ENACT-Heart -- ENsemble-based Assessment Using CNN and Transformer on Heart Sounds
Jiho Han, Adnan Shaout
TL;DR
ENACT-Heart presents a multimodal, MoE-based ensemble for heart-sound classification by combining ViT on spectrograms with CNN on centroid visualizations. Through Gaussian data augmentation and audiovisual data generation, the approach achieves 97.52% accuracy, outperforming the individual ViT and CNN baselines. The study demonstrates that leveraging complementary representations via a gating-based ensemble can enhance diagnostic accuracy in cardiovascular monitoring, with strong implications for wearable-based health surveillance.

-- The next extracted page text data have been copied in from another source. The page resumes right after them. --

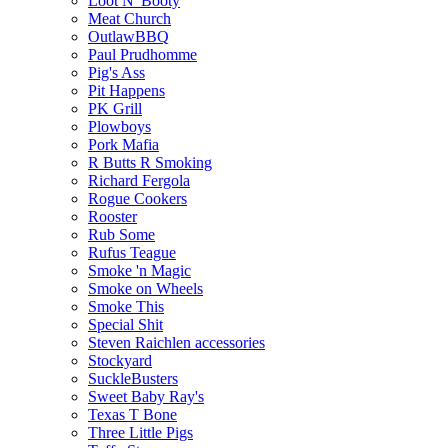
Loot N' Booty
Meat Church
OutlawBBQ
Paul Prudhomme
Pig's Ass
Pit Happens
PK Grill
Plowboys
Pork Mafia
R Butts R Smoking
Richard Fergola
Rogue Cookers
Rooster
Rub Some
Rufus Teague
Smoke 'n Magic
Smoke on Wheels
Smoke This
Special Shit
Steven Raichlen accessories
Stockyard
SuckleBusters
Sweet Baby Ray's
Texas T Bone
Three Little Pigs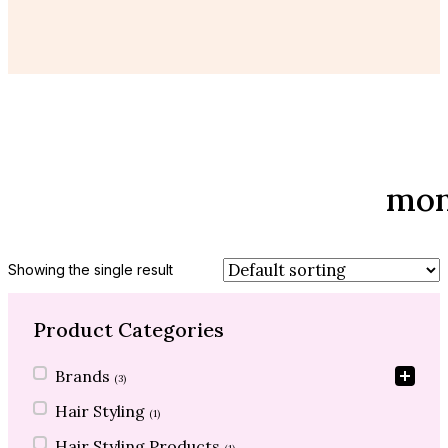
mon
Showing the single result
Product Categories
Product Categories
Brands
(3)
Hair Styling
(1)
Hair Styling Products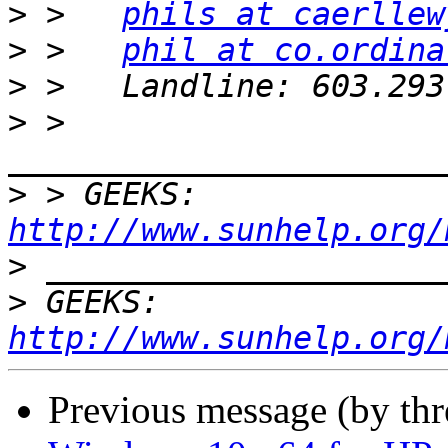
>
 >   
phils at caerllew
>
 >   
phil at co.ordina
>
>
 > 
>
 > GEEKS:  
http://www.sunhelp.org/
>
>
 GEEKS:  
http://www.sunhelp.org/
Previous message (by th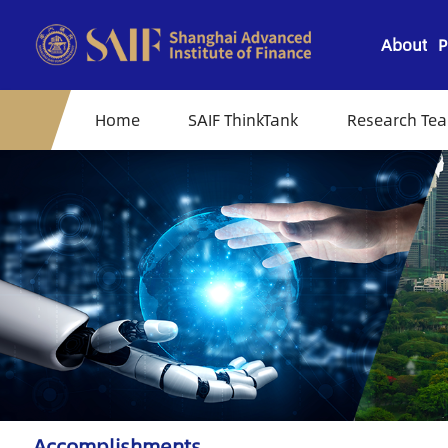
About
P
Home
SAIF ThinkTank
Research Te
Accomplishments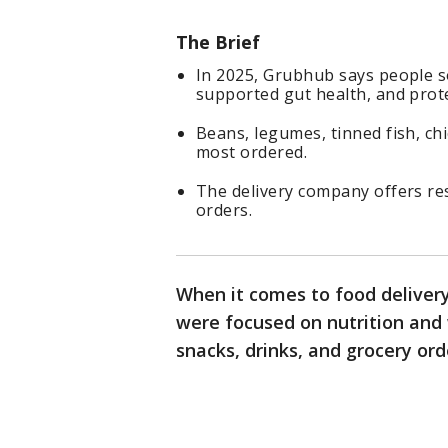
The Brief
In 2025, Grubhub says people s
supported gut health, and prote
Beans, legumes, tinned fish, c
most ordered.
The delivery company offers re
orders.
When it comes to food delivery
were focused on nutrition and 
snacks, drinks, and grocery or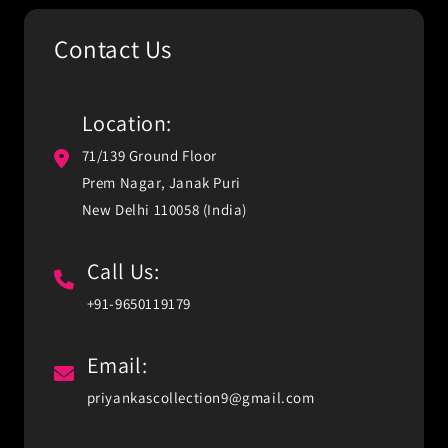
Contact Us
Location:
71/139 Ground Floor
Prem Nagar, Janak Puri
New Delhi 110058 (India)
Call Us:
+91-9650119179
Email:
priyankascollection9@gmail.com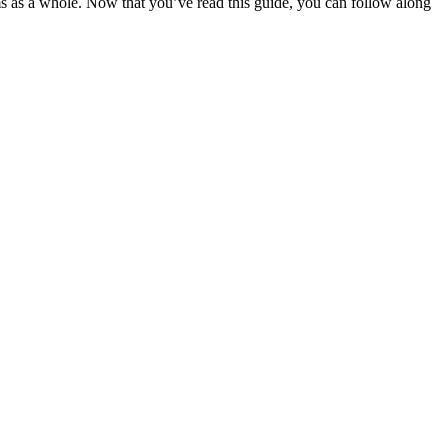
ms as a whole. Now that you’ve read this guide, you can follow along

Overall, ENACT-Heart offers a robust, practical pathway toward high-accuracy, noninvasive cardiac diagnostics in real-world settings.
Abstract
This study explores the application of Vision Transformer (ViT) principles in audio analysis, specifically focusing on heart sounds. This paper introduces ENACT-Heart - a novel ensemble approach that leverages the complementary strengths of Convolutional Neural Networks (CNN) and ViT through a Mixture of Experts (MoE) framework, achieving a remarkable classification accuracy of 97.52%. This outperforms the individual contributions of ViT (93.88%) and CNN (95.45%), demonstrating the potential for enhanced diagnostic accuracy in cardiovascular health monitoring. These results demonstrate the potential of ensemble methods in enhancing classification performance for cardiovascular health monitoring and diagnosis.